Drammatico rapporto di 15:1 tra pagine indicizzate e visite effettive
Un report della società di analisi strategica e ricerche di mercato Media Progress (gruppo Consultmedia) evidenzia un dato allarmante e chiarificatore: un drammatico rapporto di 15:1 tra pagine indicizzate e visite effettive. Questo significa che i contenuti editoriali vengono “usati, analizzati e riassunti dagli algoritmi, ma non più fruiti direttamente dagli utenti sui siti originali, generando una perdita secca di entrate pubblicitarie legate al traffico”.
Cambio di paradigma radicale
La sopravvivenza impone, di conseguenza, un cambio di paradigma radicale. Non si tratta più, e non può più trattarsi, di elemosinare un “equo compenso“ o di attendere un intervento legislativo che tuteli gli editori “ex post”. Si tratta, al contrario, di negoziare la assimilazione dei contenuti attivamente e con forza un rapporto economico strutturato, chiaro e trasparente con le piattaforme di Intelligenza Artificiale.
Data farm e fornitori di materia prima a costo zero per la I.A.
Gli editori non possono permettersi di diventare semplici “data farm” o “fornitori di materia prima” a costo zero al servizio degli algoritmi. Devono, al contrario, rivendicare con determinazione il proprio valore intrinseco come produttori di contenuti originali, autorevoli, verificati e di qualità, senza i quali l’intero ecosistema dell’I.A. stessa rischierebbe di divenire autoreferenziale, privo di nuove informazioni, e impoverito nella sua capacità di generare risposte affidabili.
Nuova alleanza, ma non di mera sopravvivenza
Serve, dunque, una nuova alleanza, ma non di mera sopravvivenza, bensì di innovazione: un’alleanza tra editori lungimiranti, legislatori consapevoli delle sfide tecnologiche e piattaforme di I.A. disposte a riconoscere il valore della fonte originale.
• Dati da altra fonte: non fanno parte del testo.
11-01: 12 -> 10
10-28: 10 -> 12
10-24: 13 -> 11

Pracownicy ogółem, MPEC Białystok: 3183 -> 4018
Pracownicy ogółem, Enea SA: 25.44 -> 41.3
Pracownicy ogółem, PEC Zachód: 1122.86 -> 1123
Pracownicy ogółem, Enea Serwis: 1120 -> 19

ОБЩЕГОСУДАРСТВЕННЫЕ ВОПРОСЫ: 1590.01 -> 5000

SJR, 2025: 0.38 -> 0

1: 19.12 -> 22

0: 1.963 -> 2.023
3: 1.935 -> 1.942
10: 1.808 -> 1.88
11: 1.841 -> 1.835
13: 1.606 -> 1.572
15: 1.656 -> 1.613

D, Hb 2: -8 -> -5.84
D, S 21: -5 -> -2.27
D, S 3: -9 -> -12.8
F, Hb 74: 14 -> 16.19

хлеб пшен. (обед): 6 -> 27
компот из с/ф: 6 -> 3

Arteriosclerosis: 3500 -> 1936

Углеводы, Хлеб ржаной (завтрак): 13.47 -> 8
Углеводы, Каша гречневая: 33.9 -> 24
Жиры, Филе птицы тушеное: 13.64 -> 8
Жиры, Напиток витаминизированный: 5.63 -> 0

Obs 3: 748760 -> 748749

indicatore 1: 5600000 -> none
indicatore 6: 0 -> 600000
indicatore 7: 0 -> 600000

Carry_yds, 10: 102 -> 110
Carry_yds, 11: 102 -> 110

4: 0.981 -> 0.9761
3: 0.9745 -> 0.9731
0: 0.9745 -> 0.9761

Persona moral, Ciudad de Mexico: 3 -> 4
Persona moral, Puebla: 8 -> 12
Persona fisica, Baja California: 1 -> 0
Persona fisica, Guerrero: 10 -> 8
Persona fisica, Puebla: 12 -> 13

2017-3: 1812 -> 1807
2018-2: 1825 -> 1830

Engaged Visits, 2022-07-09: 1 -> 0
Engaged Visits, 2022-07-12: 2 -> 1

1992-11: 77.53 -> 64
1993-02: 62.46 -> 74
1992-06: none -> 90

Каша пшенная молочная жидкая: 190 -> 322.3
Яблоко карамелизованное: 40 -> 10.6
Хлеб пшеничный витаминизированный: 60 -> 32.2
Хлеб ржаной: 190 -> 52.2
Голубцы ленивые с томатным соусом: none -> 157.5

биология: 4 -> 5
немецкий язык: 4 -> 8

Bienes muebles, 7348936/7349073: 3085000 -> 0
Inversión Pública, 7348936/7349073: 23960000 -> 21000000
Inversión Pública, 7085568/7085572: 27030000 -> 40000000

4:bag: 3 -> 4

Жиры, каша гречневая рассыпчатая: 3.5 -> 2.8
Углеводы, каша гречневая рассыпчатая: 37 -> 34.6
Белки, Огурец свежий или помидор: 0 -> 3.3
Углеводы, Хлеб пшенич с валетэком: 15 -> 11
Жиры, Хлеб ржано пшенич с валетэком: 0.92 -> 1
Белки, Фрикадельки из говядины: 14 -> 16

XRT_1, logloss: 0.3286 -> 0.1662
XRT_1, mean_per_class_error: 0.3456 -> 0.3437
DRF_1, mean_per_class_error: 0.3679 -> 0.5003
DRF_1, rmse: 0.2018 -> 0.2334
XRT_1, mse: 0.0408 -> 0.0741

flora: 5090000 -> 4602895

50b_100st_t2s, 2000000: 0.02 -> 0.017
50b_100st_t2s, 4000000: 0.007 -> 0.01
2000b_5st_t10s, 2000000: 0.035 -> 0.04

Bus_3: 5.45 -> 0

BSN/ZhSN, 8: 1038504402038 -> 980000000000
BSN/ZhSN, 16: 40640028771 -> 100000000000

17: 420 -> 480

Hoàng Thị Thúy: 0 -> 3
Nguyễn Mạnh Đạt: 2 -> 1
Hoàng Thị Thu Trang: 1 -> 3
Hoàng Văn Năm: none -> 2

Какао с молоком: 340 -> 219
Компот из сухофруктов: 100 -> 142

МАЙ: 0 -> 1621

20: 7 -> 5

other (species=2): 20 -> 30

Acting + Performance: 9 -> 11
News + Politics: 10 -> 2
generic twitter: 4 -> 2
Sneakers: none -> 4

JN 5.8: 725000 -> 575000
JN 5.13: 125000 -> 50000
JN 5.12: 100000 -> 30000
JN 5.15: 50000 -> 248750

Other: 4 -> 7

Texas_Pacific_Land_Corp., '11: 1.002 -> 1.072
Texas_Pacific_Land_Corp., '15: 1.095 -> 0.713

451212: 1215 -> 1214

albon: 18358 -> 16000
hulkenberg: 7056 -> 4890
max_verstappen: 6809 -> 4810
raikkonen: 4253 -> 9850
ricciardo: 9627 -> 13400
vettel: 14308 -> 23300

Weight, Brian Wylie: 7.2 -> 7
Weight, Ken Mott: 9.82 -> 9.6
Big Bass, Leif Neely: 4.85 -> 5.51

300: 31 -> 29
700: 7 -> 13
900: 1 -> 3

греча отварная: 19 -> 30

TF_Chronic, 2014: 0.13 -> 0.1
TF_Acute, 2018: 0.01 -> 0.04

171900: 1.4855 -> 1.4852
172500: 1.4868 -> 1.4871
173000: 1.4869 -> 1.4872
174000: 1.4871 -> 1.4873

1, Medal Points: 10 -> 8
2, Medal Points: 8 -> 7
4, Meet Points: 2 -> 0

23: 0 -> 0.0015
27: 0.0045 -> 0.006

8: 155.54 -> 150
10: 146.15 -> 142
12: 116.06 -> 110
Chi continuerà a inseguire il traffico organico sulla scia dei vecchi modelli è destinato, inevitabilmente, a essere spazzato via dalla marea dell’innovazione.
Relazioni contrattuali innovative
Chi, invece, saprà costruire relazioni contrattuali innovative con motori e chatbot, chi riuscirà a monetizzare l’utilizzo dei propri contenuti anche quando non generano traffico diretto, trasformando la crisi in una potente leva competitiva, avrà non solo la possibilità di sopravvivere, ma di diventare un asset centrale e insostituibile nell’economia dell’Intelligenza Artificiale.
Protagonisti attivi e visionari o semplici comparse destinate all’obsolescenza
La decisione è netta: essere protagonisti attivi e visionari lungimiranti di questa trasformazione oppure semplici comparse condannate all’invecchiamento precoce. Il tempo delle scelte è adesso.
Siamo pronti ad affrontare questa sfida epocale?